■ Problem description
Continue the passage about cold forging a rocker arm from the end of its last sentence.

■ Text segment
━━━━━━━━━━━━━━━━
Furthermore, in the second cold forging, the plastic deformation of the first intermediate blank 33 can be minimized. Therefore it is possible to prevent an excessive load being applied to the dies used in the cold forging, and the endurance of the dies can thus be increased. Hence, the unit cost when mass manufacturing the rocker arm 1a can be decreased. Furthermore, since the first intermediate blank 33 can be formed in a barrel shape by compressing in the axial direction, as in this example, then for the metal wire rod for obtaining the rocker arm 1a, one with a small diameter can be used. As a result, a lightweight rocker arm 1a can be made at low cost. Since the first intermediate blank 33 is symmetrical about the central axis, then at the time of forging, it is not necessary to restrict the phase (of the rotation direction) in relation to the central axis of the first intermediate blank 33.

Furthermore, in the case of this example, in the case where: the cross-section area related to the maximum diameter portion 38 of the first intermediate blank 33 obtained in the second step, is S1; the total of the cross-section areas at a position corresponding to the maximum diameter portion 38 of the pair of side wall sections 2a which constitute the rocker arm 1a to be obtained, is S2; and the cross-section area at the position corresponding to the maximum diameter portion 38, for a small piece 50 which is obtained by punching the base 39 in a punching process in the fifth step, is S3, then these cross-section areas are made so as to satisfy the relationship S1≧S2+S3. Therefore, in the third step, when performing the second cold forging, each portion of the first intermediate blank 33 can be plastically deformed while extruding the material from near the maximum diameter portion 38 of the first intermediate blank 33 towards other portions, so that formability can be made good. Furthermore, since the cross-section of the first intermediate blank 33 is controlled in this manner, so that a shortage of material at part of the sidewall sections 2a can be prevented.
━━━━━━━━━━━━━━━━
■ Provided material
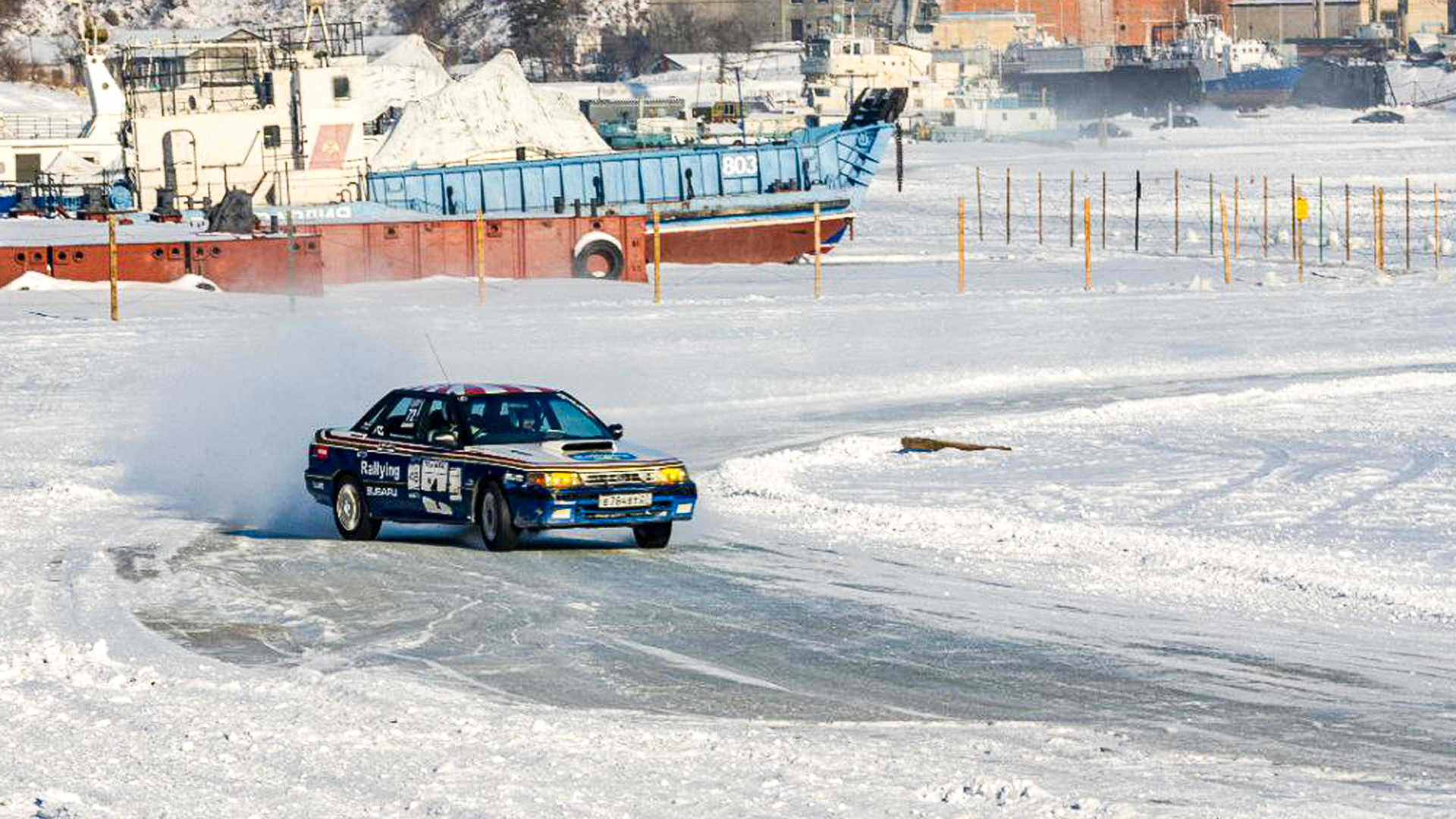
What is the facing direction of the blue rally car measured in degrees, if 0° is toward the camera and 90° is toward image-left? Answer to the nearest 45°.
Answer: approximately 315°

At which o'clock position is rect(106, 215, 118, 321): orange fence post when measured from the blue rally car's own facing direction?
The orange fence post is roughly at 7 o'clock from the blue rally car.

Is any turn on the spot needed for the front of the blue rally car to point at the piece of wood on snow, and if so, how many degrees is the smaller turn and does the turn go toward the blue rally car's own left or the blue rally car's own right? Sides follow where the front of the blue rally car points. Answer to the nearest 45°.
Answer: approximately 90° to the blue rally car's own left
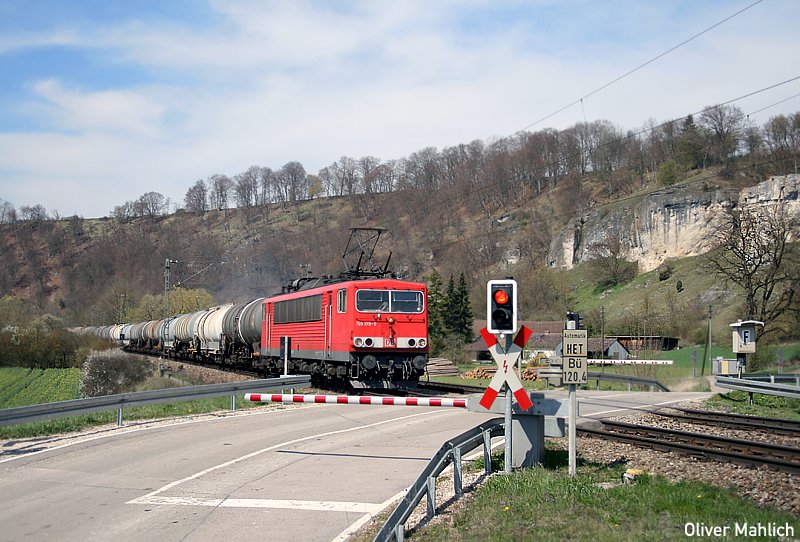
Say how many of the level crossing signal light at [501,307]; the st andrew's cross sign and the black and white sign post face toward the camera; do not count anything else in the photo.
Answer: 3

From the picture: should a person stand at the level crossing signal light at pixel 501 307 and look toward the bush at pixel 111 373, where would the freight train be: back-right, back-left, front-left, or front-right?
front-right

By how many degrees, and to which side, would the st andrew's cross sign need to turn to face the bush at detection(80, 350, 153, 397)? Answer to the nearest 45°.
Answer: approximately 135° to its right

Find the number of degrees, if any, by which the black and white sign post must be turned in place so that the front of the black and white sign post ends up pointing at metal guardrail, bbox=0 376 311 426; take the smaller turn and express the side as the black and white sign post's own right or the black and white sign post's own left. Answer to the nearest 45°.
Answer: approximately 135° to the black and white sign post's own right

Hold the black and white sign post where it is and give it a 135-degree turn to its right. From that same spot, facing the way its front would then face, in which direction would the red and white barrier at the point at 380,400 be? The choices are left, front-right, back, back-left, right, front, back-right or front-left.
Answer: front

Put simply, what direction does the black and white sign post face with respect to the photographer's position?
facing the viewer

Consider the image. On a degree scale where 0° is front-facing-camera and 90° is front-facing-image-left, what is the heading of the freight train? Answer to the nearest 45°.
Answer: approximately 315°

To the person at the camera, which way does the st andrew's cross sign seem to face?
facing the viewer

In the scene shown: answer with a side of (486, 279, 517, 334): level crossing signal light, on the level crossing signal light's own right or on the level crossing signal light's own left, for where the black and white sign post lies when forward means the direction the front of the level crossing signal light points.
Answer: on the level crossing signal light's own left

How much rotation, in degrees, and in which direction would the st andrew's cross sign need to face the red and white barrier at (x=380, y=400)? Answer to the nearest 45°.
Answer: approximately 135° to its right

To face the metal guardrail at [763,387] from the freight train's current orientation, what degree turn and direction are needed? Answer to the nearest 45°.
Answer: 0° — it already faces it

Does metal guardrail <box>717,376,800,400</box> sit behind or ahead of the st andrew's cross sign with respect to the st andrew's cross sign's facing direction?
behind

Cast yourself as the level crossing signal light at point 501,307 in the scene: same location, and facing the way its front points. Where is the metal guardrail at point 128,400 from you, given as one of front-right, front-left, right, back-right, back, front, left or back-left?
back-right
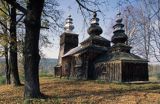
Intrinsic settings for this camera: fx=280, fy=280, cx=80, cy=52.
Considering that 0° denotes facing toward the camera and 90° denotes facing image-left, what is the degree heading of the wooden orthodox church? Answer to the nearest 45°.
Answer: approximately 135°
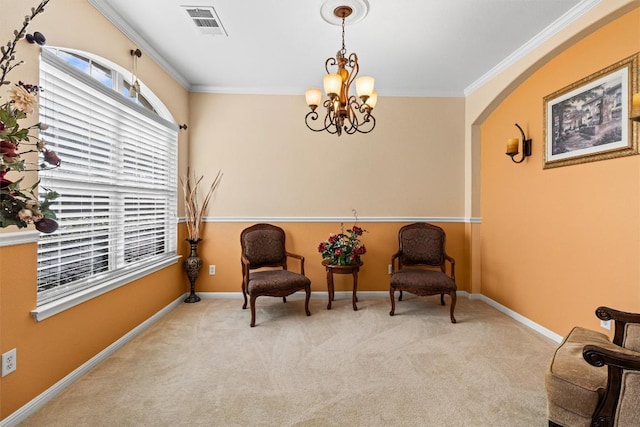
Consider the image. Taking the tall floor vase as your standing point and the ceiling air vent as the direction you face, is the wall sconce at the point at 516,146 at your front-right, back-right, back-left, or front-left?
front-left

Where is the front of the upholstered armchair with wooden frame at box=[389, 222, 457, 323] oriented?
toward the camera

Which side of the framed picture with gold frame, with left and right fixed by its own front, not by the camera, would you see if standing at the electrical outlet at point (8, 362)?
front

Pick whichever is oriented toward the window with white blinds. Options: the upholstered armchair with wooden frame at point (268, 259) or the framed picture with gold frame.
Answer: the framed picture with gold frame

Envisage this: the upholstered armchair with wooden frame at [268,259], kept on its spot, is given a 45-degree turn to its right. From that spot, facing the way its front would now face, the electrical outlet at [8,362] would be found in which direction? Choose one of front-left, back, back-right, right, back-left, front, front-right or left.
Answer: front-right

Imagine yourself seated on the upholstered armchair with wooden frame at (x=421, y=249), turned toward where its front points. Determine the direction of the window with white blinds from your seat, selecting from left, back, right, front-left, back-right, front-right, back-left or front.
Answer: front-right

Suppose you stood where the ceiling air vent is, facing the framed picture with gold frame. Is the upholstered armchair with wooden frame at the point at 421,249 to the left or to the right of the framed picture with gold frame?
left

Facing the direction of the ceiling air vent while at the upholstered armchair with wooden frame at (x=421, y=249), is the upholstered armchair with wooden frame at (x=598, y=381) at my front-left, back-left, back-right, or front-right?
front-left

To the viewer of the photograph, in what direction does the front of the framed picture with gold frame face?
facing the viewer and to the left of the viewer

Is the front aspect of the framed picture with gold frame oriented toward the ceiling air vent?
yes

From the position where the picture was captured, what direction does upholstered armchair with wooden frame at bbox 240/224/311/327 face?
facing the viewer and to the right of the viewer

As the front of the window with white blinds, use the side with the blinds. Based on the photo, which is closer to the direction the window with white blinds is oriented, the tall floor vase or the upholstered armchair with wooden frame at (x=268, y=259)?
the upholstered armchair with wooden frame

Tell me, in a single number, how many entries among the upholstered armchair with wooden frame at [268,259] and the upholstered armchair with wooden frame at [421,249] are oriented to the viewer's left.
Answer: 0

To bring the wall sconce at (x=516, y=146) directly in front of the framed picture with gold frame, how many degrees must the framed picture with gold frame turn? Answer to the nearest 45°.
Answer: approximately 90° to its right

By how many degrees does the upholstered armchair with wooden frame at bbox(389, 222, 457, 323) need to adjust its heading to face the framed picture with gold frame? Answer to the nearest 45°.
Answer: approximately 45° to its left
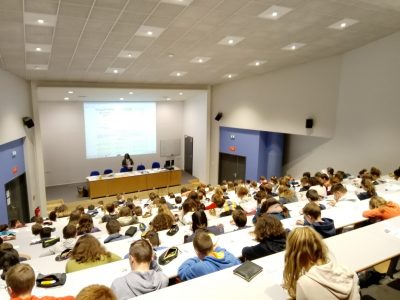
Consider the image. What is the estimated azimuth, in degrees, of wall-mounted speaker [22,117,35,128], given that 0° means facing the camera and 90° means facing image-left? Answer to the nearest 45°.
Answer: approximately 315°

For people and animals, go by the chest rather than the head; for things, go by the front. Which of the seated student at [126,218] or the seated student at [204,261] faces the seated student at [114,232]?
the seated student at [204,261]

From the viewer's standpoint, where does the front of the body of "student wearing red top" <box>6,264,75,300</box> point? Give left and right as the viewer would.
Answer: facing away from the viewer

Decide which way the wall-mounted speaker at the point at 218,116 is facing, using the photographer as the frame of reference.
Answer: facing the viewer and to the left of the viewer

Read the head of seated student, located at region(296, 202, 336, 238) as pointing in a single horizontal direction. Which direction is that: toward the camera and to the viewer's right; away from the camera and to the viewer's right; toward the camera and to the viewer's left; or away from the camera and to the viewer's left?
away from the camera and to the viewer's left

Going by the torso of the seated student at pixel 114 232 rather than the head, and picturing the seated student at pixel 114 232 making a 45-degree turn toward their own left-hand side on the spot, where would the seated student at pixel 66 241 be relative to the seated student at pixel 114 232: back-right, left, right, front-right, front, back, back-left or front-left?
front

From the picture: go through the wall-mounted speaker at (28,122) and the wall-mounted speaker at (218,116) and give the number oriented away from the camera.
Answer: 0

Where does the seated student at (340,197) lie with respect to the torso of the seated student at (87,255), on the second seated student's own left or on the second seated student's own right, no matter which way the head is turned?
on the second seated student's own right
━━━━━━━━━━━━━━━━
■ Written answer
Moreover, in the case of this example, the diameter d38 at the maximum diameter portion 38 of the first intermediate blank 33 is made approximately the same as the distance L1 between the outside face pairs of the two sidewall sections 2a at the position corresponding to the maximum diameter portion 38 in relation to the lengthwise direction, of the pair of sidewall sections 2a which constitute the finished product of the rocker arm 1a to be obtained (d38≈L1). Therefore in the second cold forging, the plastic deformation of the first intermediate blank 33 can be minimized, so that the application of an excessive load to the dies used in the cold forging can be more effectively prevented, and the endurance of the dies can be improved. Therefore, the unit cost at the time of mass production of the rocker arm 1a can be further reduced. Moreover, since the width L1 and the diameter d38 at the maximum diameter portion are made substantially the same, the first intermediate blank 33 can be controlled in the thickness direction (the left and right direction in FIG. 2) of the side wall sections 2a, at the time of the second cold forging, so that the shape accuracy can be made good.

In the case of this example, the axial overall length L38 (FIG. 7(a)) of the first intermediate blank 33 is made approximately the same size as the overall length L2 (FIG. 2) of the rocker arm 1a to be obtained (L38≈L2). Therefore in the second cold forging, the positioning in the axial direction of the first intermediate blank 33 can be easily performed. Hence addition of an excessive load or an unbalanced load on the dies used for the cold forging can be more effectively prevented, so that the endurance of the dies can be improved. Furthermore, the form accuracy of the rocker arm 1a can be made good.

In the present example, since the above described construction is used, a light weight rocker arm can be obtained at low cost.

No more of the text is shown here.